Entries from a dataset
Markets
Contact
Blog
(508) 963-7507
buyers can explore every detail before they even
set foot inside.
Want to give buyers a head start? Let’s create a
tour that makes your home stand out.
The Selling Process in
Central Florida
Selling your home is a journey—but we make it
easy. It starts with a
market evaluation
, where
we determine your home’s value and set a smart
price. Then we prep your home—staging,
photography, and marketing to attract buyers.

▶ **GOAL OF THE EXERCISE**:
Write out every line of each entry above word for word, keeping the original line breaks.

▶ **RESPONSE BELOW**:
Markets
Contact
Blog
(508) 963-7507
buyers can explore every detail before they even
set foot inside.
Want to give buyers a head start? Let’s create a
tour that makes your home stand out.
The Selling Process in
Central Florida
Selling your home is a journey—but we make it
easy. It starts with a
market evaluation
, where
we determine your home’s value and set a smart
price. Then we prep your home—staging,
photography, and marketing to attract buyers.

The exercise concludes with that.